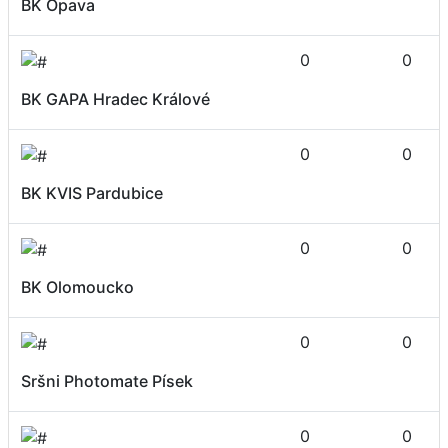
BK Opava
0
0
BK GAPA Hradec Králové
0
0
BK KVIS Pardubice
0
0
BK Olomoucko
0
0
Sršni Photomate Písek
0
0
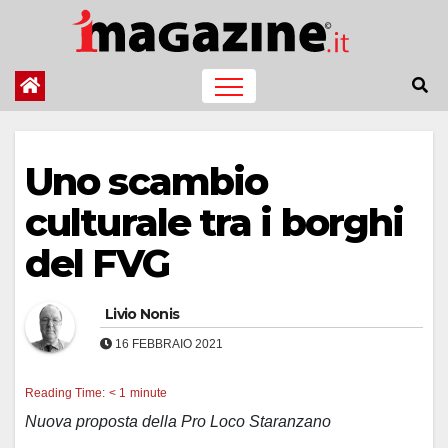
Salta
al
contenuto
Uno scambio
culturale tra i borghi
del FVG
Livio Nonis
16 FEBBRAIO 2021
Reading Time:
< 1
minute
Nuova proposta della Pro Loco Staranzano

------------------------

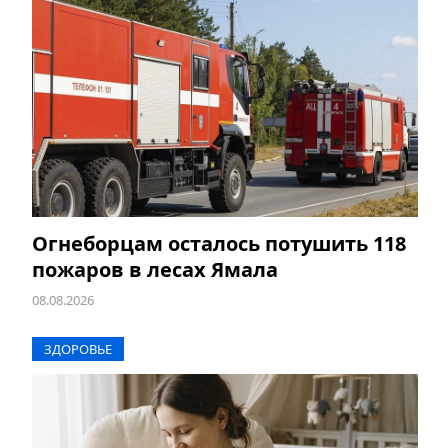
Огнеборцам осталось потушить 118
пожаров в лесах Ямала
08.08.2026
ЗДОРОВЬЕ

------------------------

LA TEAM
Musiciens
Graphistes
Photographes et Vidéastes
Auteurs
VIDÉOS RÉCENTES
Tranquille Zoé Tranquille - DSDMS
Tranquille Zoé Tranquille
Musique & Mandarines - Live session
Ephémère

------------------------

* **Problem description**: Among the lines of the material, count those that contain the string "Tranquille" and state only that count.

* **Output of the task**: 2